Actor Michael C. Hall portrayed Newton on stage, performing “Lazarus” as the show's emotional fulcrum. Bowie attended rehearsals but was too ill to be present at the premiere. The musical ran from November 2015 through January 2016 in New York, and was subsequently staged in London and other cities. The interplay between the musical's narrative of an immortal alien longing for release and Bowie's own mortality gave the entire production an extraordinary resonance that deepened after his death.
Reception and Legacy
Following Bowie's death, “Lazarus” was widely recognized as one of the most extraordinary acts of artistic closure in modern culture. Critics praised both the song and its video as evidence that Bowie had transformed his own death into a work of art — a final performance that was consistent with a career defined by the deliberate construction and deconstruction of identity. The song reached number twelve on the UK Singles Chart posthumously, significantly higher than many of Bowie's singles during his lifetime.

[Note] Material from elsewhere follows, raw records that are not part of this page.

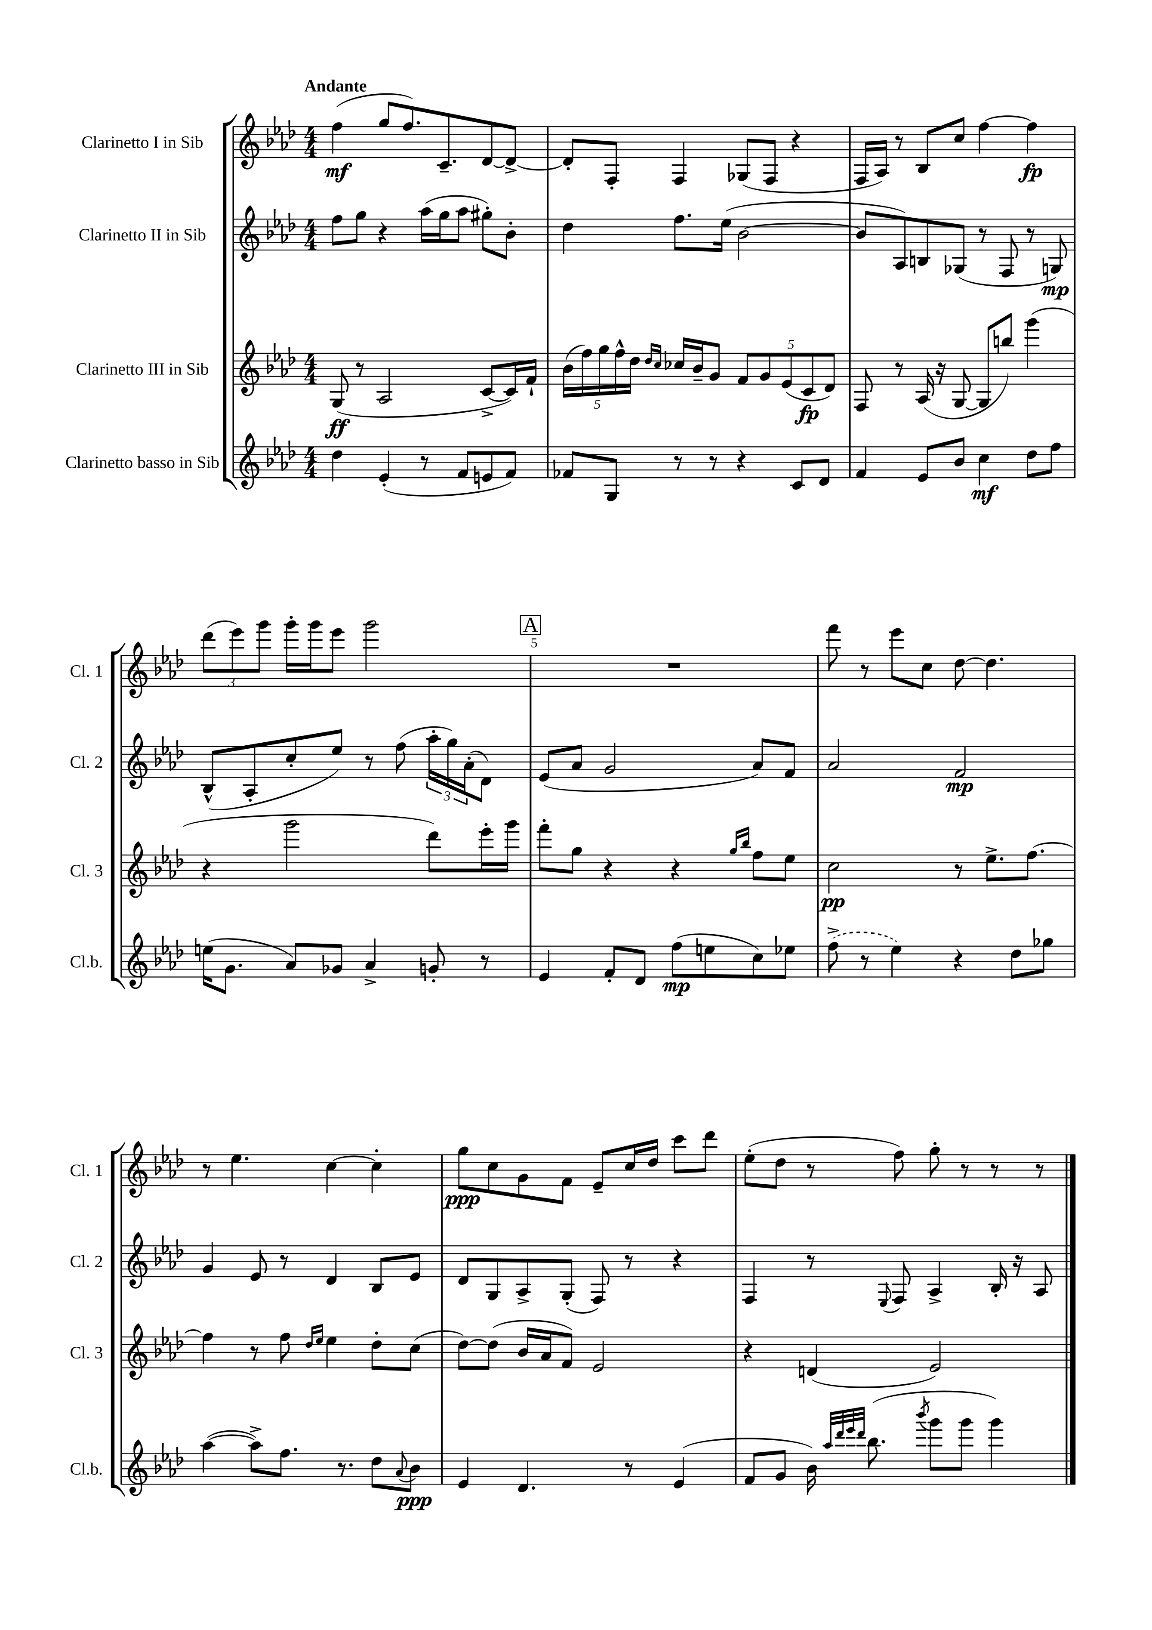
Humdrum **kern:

**kern	**dynam	**kern	**dynam	**kern	**dynam	**kern	**dynam
*part4	*part4	*part3	*part3	*part2	*part2	*part1	*part1
*staff4	*staff4	*staff3	*staff3	*staff2	*staff2	*staff1	*staff1
*I"Clarinetto basso in Sib	*	*I"Clarinetto III in Sib	*	*I"Clarinetto II in Sib	*	*I"Clarinetto I in Sib	*
*I'Cl.b.	*	*I'Cl. 3	*	*I'Cl. 2	*	*I'Cl. 1	*
*clefG2	*	*clefG2	*	*clefG2	*	*clefG2	*
*k[b-e-a-d-]	*	*k[b-e-a-d-]	*	*k[b-e-a-d-]	*	*k[b-e-a-d-]	*
*M4/4	*	*M4/4	*	*M4/4	*	*M4/4	*
=1	=1	=1	=1	=1	=1	=1	=1
!	!	!	!	!	!	!LO:TX:a:B:t=Andante	!
4dd-\	.	(8G/	ff	8ff\L	.	(4ff\	mf
.	.	8r	.	8gg\J	.	.	.
(4e-'/	.	2A-/	.	4r	.	8gg/L	.
.	.	.	.	.	.	8.ff/)	.
8r	.	.	.	(16aa-\LL	.	.	.
.	.	.	.	16gg\J	.	8.c~/	.
8f/L	.	.	.	8aa-\J	.	.	.
8en/	.	[8c^/L	.	8gg#X'\L)	.	[8d-/	.
8f/J)	.	16c/L])	.	8b-'\J	.	8d-^/J_	.
.	.	16f`/JJ	.	.	.	.	.
=2	=2	=2	=2	=2	=2	=2	=2
8f-X/L	.	(20b-\LL	.	4dd-\	.	8d-'/L]	.
.	.	20ff\)	.	.	.	.	.
.	.	20gg\	.	.	.	.	.
8G/J	.	.	.	.	.	8F'/J	.
.	.	20ff^^\	.	.	.	.	.
.	.	20dd-\JJ	.	.	.	.	.
.	.	16qqdd-/LL	.	.	.	.	.
.	.	16qqcc/JJ	.	.	.	.	.
8r	.	16cc-X/LL	.	8.ff\L	.	4F/	.
.	.	16b-~/J	.	.	.	.	.
8r	.	8g/J	.	.	.	.	.
.	.	.	.	(16ee-\Jk	.	.	.
4r	.	10f/L	.	[2b-\	.	(8G-X/L	.
.	.	10g/	.	.	.	.	.
.	.	.	.	.	.	8F/J	.
.	.	(10e-/	.	.	.	.	.
8c/L	.	.	.	.	.	4r	.
.	.	10c/	fp	.	.	.	.
8d-/J	.	.	.	.	.	.	.
.	.	10d-/J)	.	.	.	.	.
=3	=3	=3	=3	=3	=3	=3	=3
4f/	.	8F/	.	8b-/L]	.	16F/LL	.
.	.	.	.	.	.	16A-/JJ)	.
.	.	8r	.	8A-/)	.	8r	.
8e-/L	.	(16A-/	.	8Bn/	.	8B-/L	.
.	.	16r	.	.	.	.	.
8b-/J	.	[8G/	.	(8G-X/J	.	8cc/J	.
4cc\	mf	8G/L]	.	8r	.	[4ff\	.
.	.	8bbn/J)	.	8F/	.	.	.
8dd-\L	.	(4ggg\	.	8r	.	4ff\]	fp
8ff\J	.	.	.	8Gn/)	mp	.	.
!!LO:LB:g=z
=4	=4	=4	=4	=4	=4	=4	=4
(16een\KL	.	4r	.	(8B-^^/L	.	(12ddd-\L	.
8.g\J	.	.	.	.	.	.	.
.	.	.	.	.	.	12eee-\)	.
.	.	.	.	8A-'/	.	.	.
.	.	.	.	.	.	12ggg\J	.
8a-/L)	.	2ggg\	.	8cc'/	.	16ggg'\LL	.
.	.	.	.	.	.	16ggg\J	.
8g-X/J	.	.	.	8ee-/J)	.	8eee-\J	.
4a-^/	.	.	.	8r	.	2ggg\	.
.	.	.	.	(8ff\	.	.	.
8gn'/	.	8ddd-\L)	.	24aa-'\LL	.	.	.
.	.	.	.	24gg\)	.	.	.
.	.	.	.	(24a-'\J	.	.	.
8r	.	16eee-'\L	.	8d-\J)	.	.	.
.	.	16ggg\JJ	.	.	.	.	.
!!LO:REH:place=s1:t=A
=5	=5	=5	=5	=5	=5	=5	=5
4e-/	.	8fff'\L	.	(8e-/L	.	1r	.
.	.	8gg\J	.	8a-/J	.	.	.
8f'/L	.	4r	.	2g/	.	.	.
8d-/J	.	.	.	.	.	.	.
(8ff\L	mp	4r	.	.	.	.	.
8een\	.	.	.	.	.	.	.
.	.	16qqgg/LL	.	.	.	.	.
.	.	16qqbb-/JJ	.	.	.	.	.
8cc\)	.	8ff\L	.	8a-/L)	.	.	.
8ee-X\J	.	8ee-\J	.	8f/J	.	.	.
=6	=6	=6	=6	=6	=6	=6	=6
(8ff^\	.	2cc\	pp	2a-/	.	8fff\	.
8r	.	.	.	.	.	8r	.
4ee-\)	.	.	.	.	.	8eee-\L	.
.	.	.	.	.	.	8cc\J	.
4r	.	8r	.	2f/	mp	[8dd-\	.
.	.	8.ee-^\L	.	.	.	4.dd-\]	.
8dd-\L	.	.	.	.	.	.	.
.	.	[8.ff\J	.	.	.	.	.
8gg-X\J	.	.	.	.	.	.	.
!!LO:LB:g=z
=7	=7	=7	=7	=7	=7	=7	=7
([4aa-\	.	4ff\]	.	4g/	.	8r	.
.	.	.	.	.	.	4.ee-\	.
8aa-^\L])	.	8r	.	8e-/	.	.	.
8.ff\J	.	8ff\	.	8r	.	.	.
.	.	16qqdd-/LL	.	.	.	.	.
.	.	16qqee-/JJ	.	.	.	.	.
.	.	4ee-\	.	4d-/	.	[4cc\	.
8.r	.	.	.	.	.	.	.
8dd-\L	.	8dd-'\L	.	8B-/L	.	4cc'\]	.
8qqa-/	.	.	.	.	.	.	.
8b-\J	ppp	(8cc\J	.	8e-/J	.	.	.
=8	=8	=8	=8	=8	=8	=8	=8
4e-/	.	[8dd-\L)	.	8d-/L	.	8gg\L	ppp
.	.	(8dd-\J]	.	8G/	.	8cc\	.
4.d-/	.	16b-/LL	.	8A-^/	.	8g\	.
.	.	16a-/J	.	.	.	.	.
.	.	8f/J)	.	(8G'/J	.	8f\J	.
.	.	2e-/	.	8F/)	.	8e-~/L	.
8r	.	.	.	8r	.	16cc/L	.
.	.	.	.	.	.	16dd-/JJ	.
(4e-/	.	.	.	4r	.	8ccc\L	.
.	.	.	.	.	.	8ddd-\J	.
=9	=9	=9	=9	=9	=9	=9	=9
8f/L	.	4r	.	4F/	.	(8ee-'\L	.
8g/J	.	.	.	.	.	8dd-\J	.
16b-\)	.	(4dn/	.	8r	.	8r	.
32qqaa-/LLL	.	.	.	.	.	.	.
32qqddd-/	.	.	.	.	.	.	.
32qqeee-/	.	.	.	.	.	.	.
32qqddd-/JJJ	.	.	.	.	.	.	.
(8.bb-\	.	.	.	.	.	.	.
.	.	.	.	8qqE-/	.	.	.
.	.	.	.	8F/	.	8ff\)	.
8qbbb-/	.	.	.	.	.	.	.
8ggg\L	.	2e-/)	.	4A-^/	.	8gg'\	.
8ggg\J	.	.	.	.	.	8r	.
4ggg\)	.	.	.	16B-'/	.	8r	.
.	.	.	.	16r	.	.	.
.	.	.	.	8A-/	.	8r	.
==	==	==	==	==	==	==	==
*-	*-	*-	*-	*-	*-	*-	*-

Producer Tony Visconti later described the Blackstar sessions, and “Lazarus” in particular, as among the most emotionally challenging recordings of his career. He noted that while Bowie never explicitly stated that the album was intended as a farewell, his creative choices made the intention unmistakable to those who knew the circumstances. The song stands alongside the title track of Blackstar as the definitive closing chapter of Bowie's artistic life — a career that had begun with “Space Oddity” in 1969 and ended, nearly five decades later, with a meditation on what it means to face the void with creativity intact.